The optimism surrounding this declaration was made evident by the length of its 17 articles and four annexes. Real, tangible goals to make room for peace rested in the contract between the Israelis and Palestinians. This legal document was meant to signal the beginning of a timed process in which Israel would officially recognize the Palestine Liberation Organization as an autonomous governing body for Palestinians living inside the West Bank and Gaza. Arafat was also allowed to return to the territories. In turn, Palestine would agree to recognize the State of Israel, stop fighting against Jews in the territories and renounce all terrorism against Israel. The introduction to the declaration presented the foundational ideals of the two involved nations:

The aim of the Israeli-Palestinian negotiations within the current Middle East peace process is, among other things, to establish a Palestinian interim self-government authority, the elected council, for the Palestinian people in the West Bank and the Gaza Strip, for a transitional period not exceeding five years, leading to a permanent settlement based on Security Council resolutions 242 and 338. It is understood that the interim arrangements are an integral part of the whole peace process and that the negotiations on the permanent status will lead to the implementation of Security Council resolutions 242 and 338.

The hope was that, if Palestine was given the ability to govern itself in the areas allotted, tensions between the two people groups would diminish, and both could exist within the West Bank and Gaza Strip without conflict. This specific mapping of lands allotted was addressed in the Oslo II Accords, written out in 1994.
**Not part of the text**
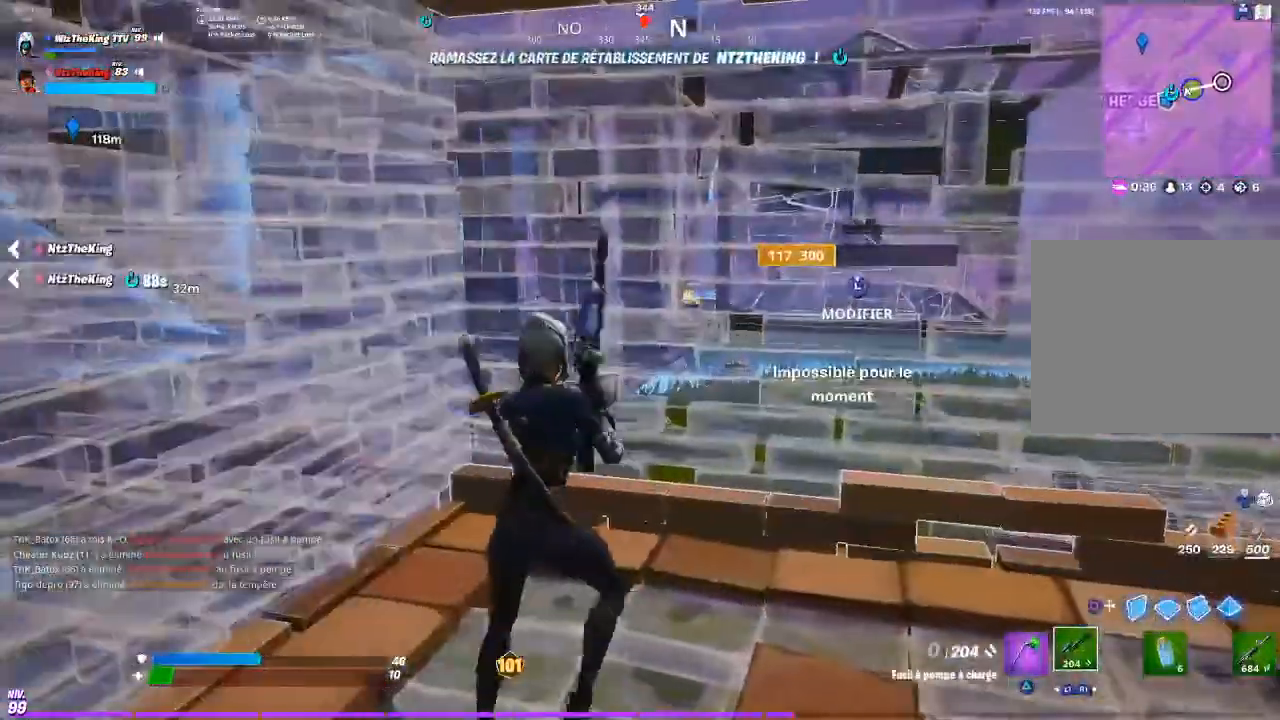
Gameplay with a controller (PlayStation layout); each line is a JSON object with the inputs held at the frame after it. "events" lists button and stick changes between this image and that frame as [ms after this image, input, new state], when the widget could be followed in between.
{"buttons": ["SQUARE"], "left_stick": "center", "right_stick": "center", "events": [[17, "SQUARE", "up"], [100, "SQUARE", "down"], [150, "SQUARE", "up"], [234, "R3", "down"], [300, "left_stick", "center"], [350, "R3", "up"], [417, "DPAD_UP", "down"], [434, "right_stick", "down-left"], [484, "DPAD_UP", "up"], [484, "SQUARE", "down"], [484, "right_stick", "center"]]}
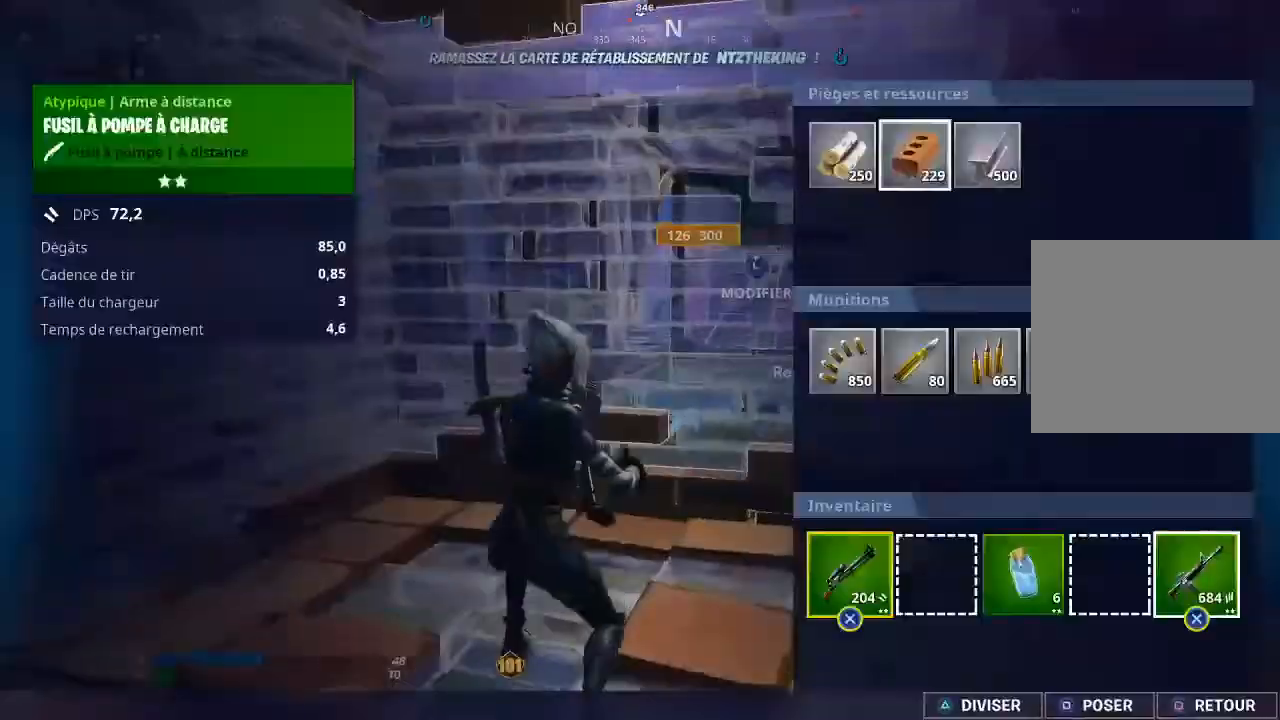
{"buttons": [], "left_stick": "down", "right_stick": "center", "events": [[67, "SQUARE", "up"], [167, "CIRCLE", "down"], [234, "CIRCLE", "up"], [267, "left_stick", "down-left"], [368, "SQUARE", "down"], [451, "SQUARE", "up"], [484, "left_stick", "down"]]}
“The Oslo Accords have been successful in providing 95 percent of Palestinian Arabs living in the West Bank and Gaza with self-administration and autonomy in most areas of daily life,” said The Philos Project Executive Director Robert Nicholson in an article that appeared the spring issue of Providence Magazine. “It created the Palestinian Authority – an indigenous Arab government that provides law, security and linguistic and cultural authenticity for Palestinians in the territories, not to mention official representation across the globe.”
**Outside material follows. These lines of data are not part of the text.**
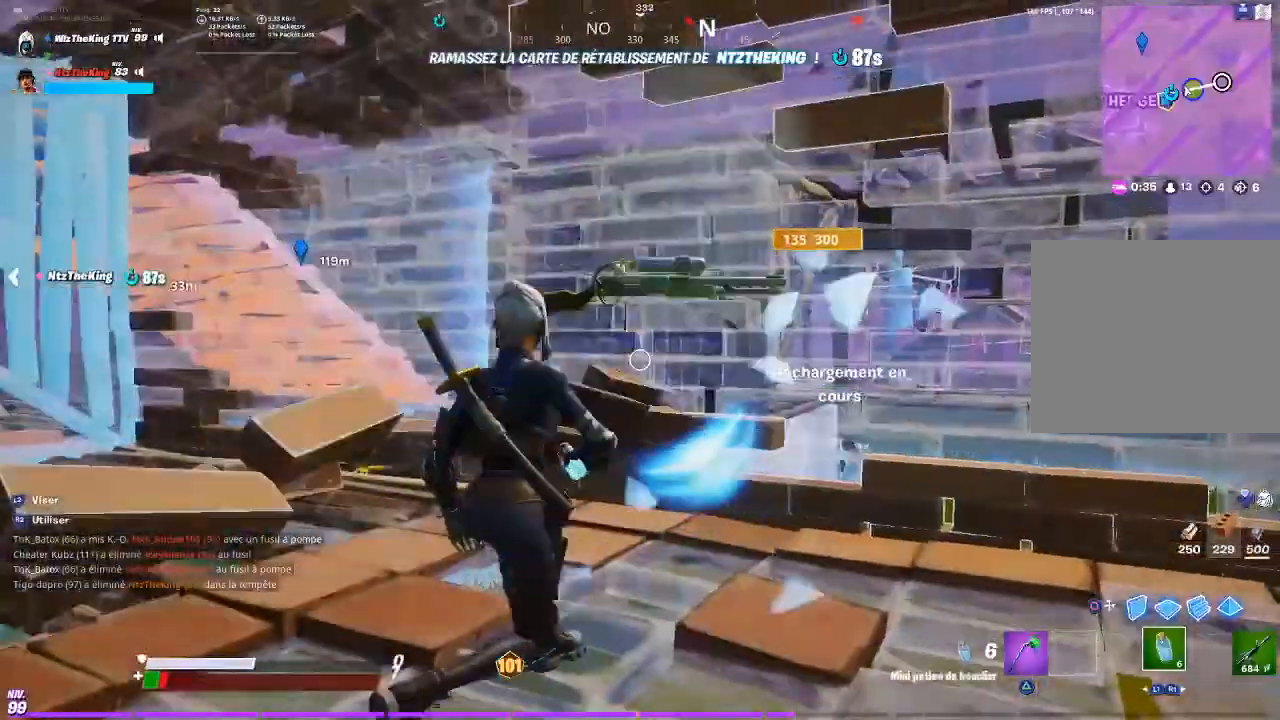
{"buttons": ["R2"], "left_stick": "left", "right_stick": "right", "events": [[17, "left_stick", "down-right"], [117, "left_stick", "right"], [167, "R3", "down"], [284, "R3", "up"], [334, "CIRCLE", "down"], [334, "right_stick", "right"], [384, "CIRCLE", "up"], [384, "left_stick", "left"], [450, "R2", "down"]]}
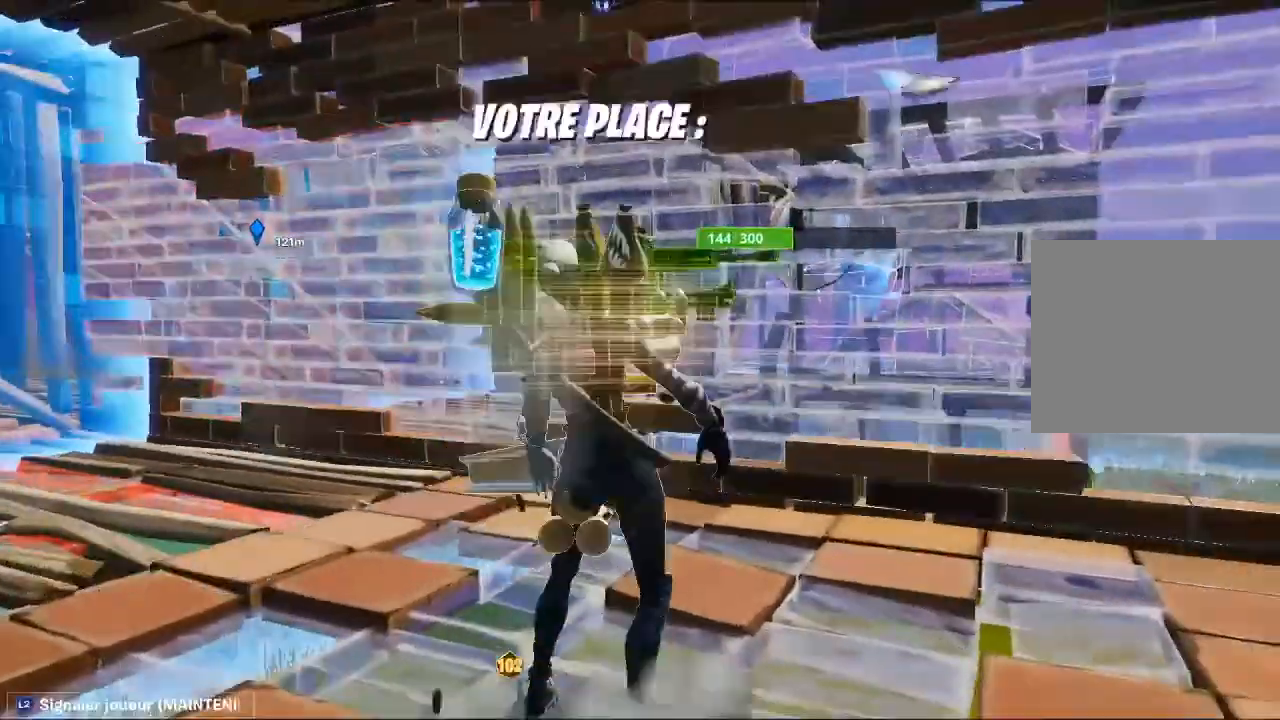
{"buttons": [], "left_stick": "center", "right_stick": "center", "events": [[34, "right_stick", "left"], [84, "right_stick", "down-right"], [151, "right_stick", "center"], [284, "R2", "up"], [284, "left_stick", "center"]]}
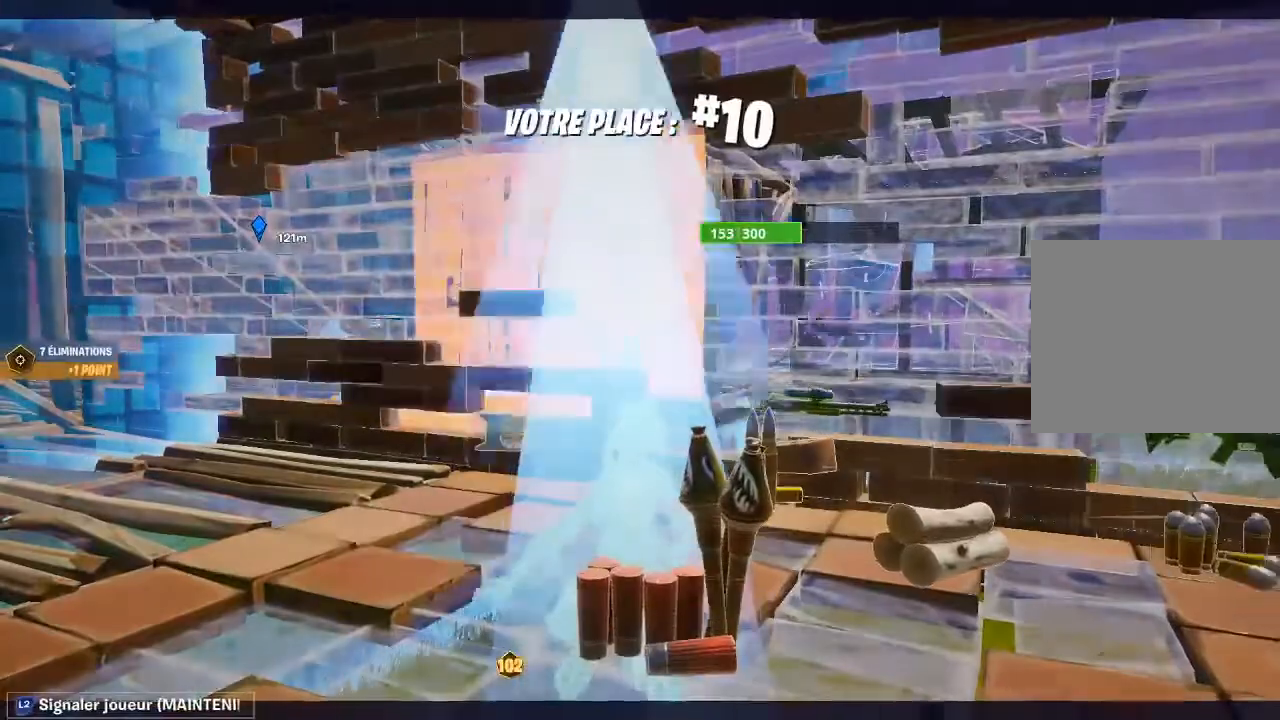
{"buttons": [], "left_stick": "center", "right_stick": "center", "events": [[150, "right_stick", "right"], [250, "right_stick", "center"]]}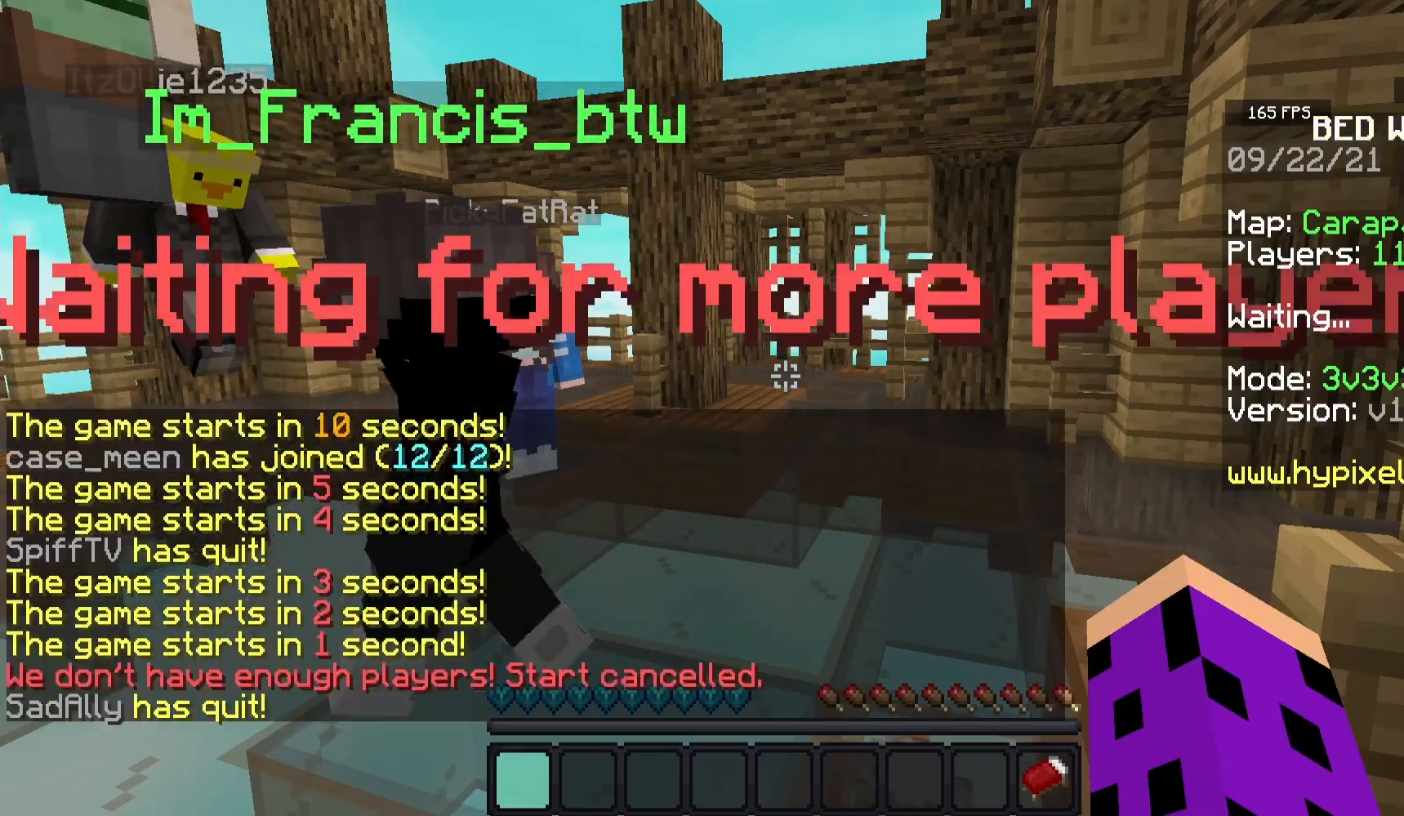
Gameplay with keyboard and mouse; each line is a JSON object with the keys and mouse buttons held at the frame after it. "events" lists presses ("down") and releases ("up") of "a", "d", "s", "space", "w", "mouse_left" and "mouse_right" between this image and that frame as [ms after this image, input, new state], when the widget could be followed in between. "mouse_left", "mouse_right" = the "left", "right" buttons of the "mouse" list. No other keys are recorded. Fast repeated clicks can show as one long hold. Mouse movement is not recorded.
{"keys": ["a"], "mouse": [], "events": [[350, "a", "down"]]}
But as history has told us, that ideal five-year plan was less than successful. Although clearly mapped out, it was still a difficult journey for both sides, as accusations were tossed out regarding which rules from the Declaration of Principles were being followed and which were not. The tension of the stalemate, increasing violence, and many other setbacks slowed the peace progress. U.S. involvement went back and forth in active engagement to resolve the conflicts and move the peace dealings along, and the U.S. government’s attention eventually shifted more toward the relationship between Syria and Israel and away from the Israeli-Palestinian negotiations.

“We made progress – substantial progress,” said Shlomo Ben-Ami, Israel’s negotiator. “We are closer than ever to the possibility of striking a final deal. My heart aches, because I know we were so close. We need six more weeks to conclude the drafting of the agreement.”
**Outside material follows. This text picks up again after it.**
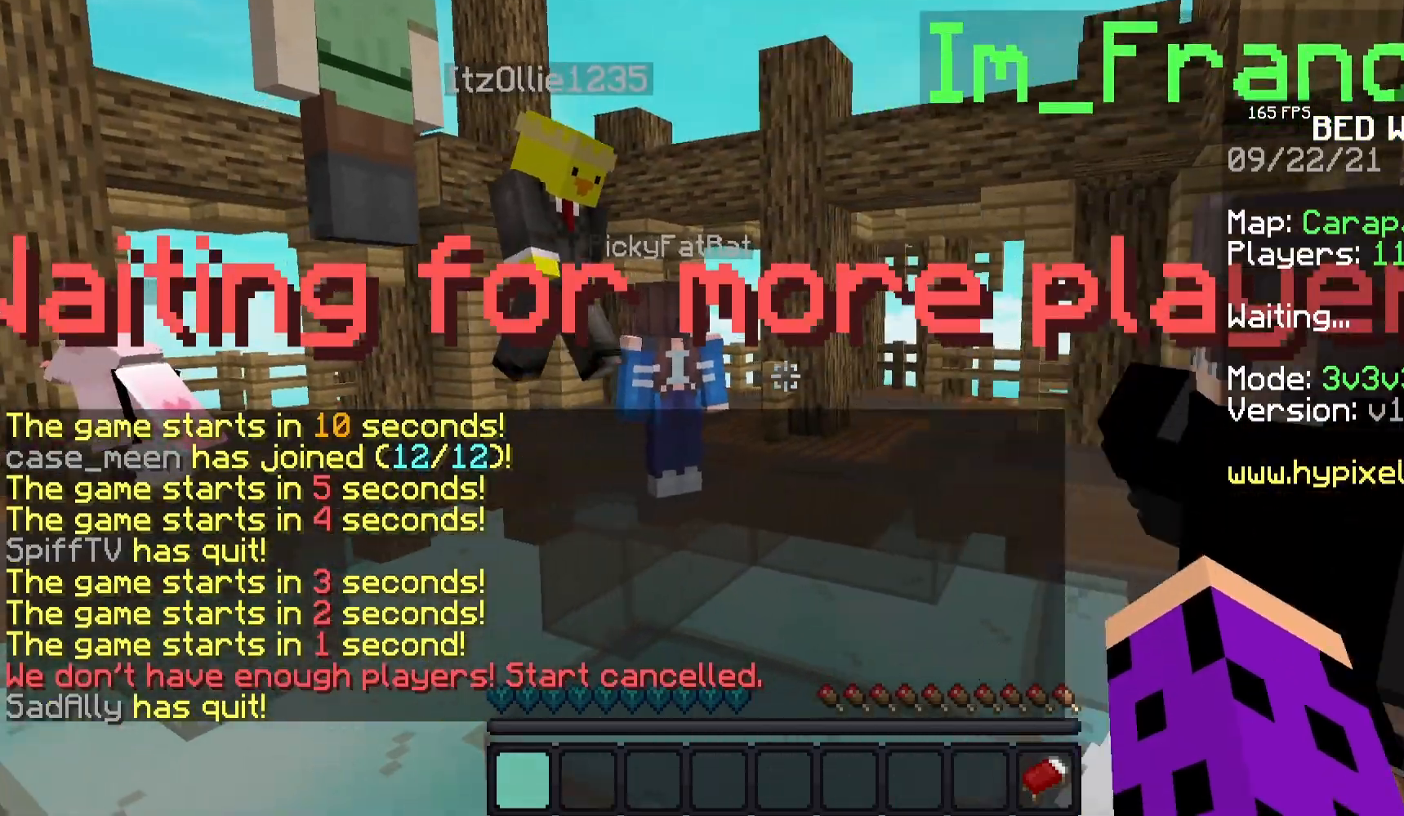
{"keys": ["d", "w"], "mouse": ["left"], "events": [[150, "a", "up"], [150, "mouse_left", "down"], [150, "w", "down"], [350, "mouse_left", "up"], [400, "d", "down"], [400, "mouse_left", "down"]]}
Despite a final attempt to reconcile Israel and Palestine during the Camp David Summit in 2000, the talks broke down and that much-anticipated summit ended without an agreement.

Although Rabin, Arafat and former Israeli Prime Minister Shimon Peres received the Nobel Peace Prize for their involvement in the Oslo Accords and “for their efforts to create peace in the Middle East,” the Oslo Accords never successfully brought about true peace.

“The failure of the Palestinian Authority to move toward independent statehood is driven by intra-Palestinian conflict between Fatah and Hamas, the rise of violent Islamism, undeveloped infrastructure and development, and the lack of a positive vision for what the future State of Palestine will be,” Nicholson said. “Underlying all of this is a continuing rejection of Jewish sovereignty next door among at least a third of the Palestinian people. Corruption, poor leadership, and continued blame shifting have ensured that Palestinians remain in a state of suspension between statelessness and full sovereignty.”

While Ben-Ami had expressed true optimism about the long-term success of the accords, division re-entered the land, with both sides becoming increasingly suspicious about the other’s motivations. Israel eventually made the decision to regain control of the West Bank to protect its people from more attacks. By 2002, Israel and the PLO were no closer to brokering peace than they had been at the beginning of the process eight years earlier.

Thirteen years later, the goals of the Declaration of Principles have still not come to fruition. The last known talks failed in Egypt in 2014, with U.S. involvement by Secretary of State John Kerry. In 2015, Mahmoud Abbas, president of the Palestinian Authority, announced that he felt the PA was no longer bound to the Oslo Accords that he himself had signed. At the time, many felt that this was an empty-aired threat like the many he had presented before. The fact remains that in pushing back against that contract, Abbas unleashed a new wave of violence and unrest. With no resolution in sight, Israel and the PLO stand no closer together today than they did in 1993.

“The future of the Oslo Accords is unclear,” Nicholson said. “Many Palestinians have lost faith in their leaders and call for equal rights and inclusion within greater Israel. Unless Palestinian leaders step up to articulate a positive and peaceful vision of the Palestinian future, it is very possible that the framework erected by Oslo will collapse under its own weight. As someone who cares deeply about self-determination of peoples, I find that thought troubling.”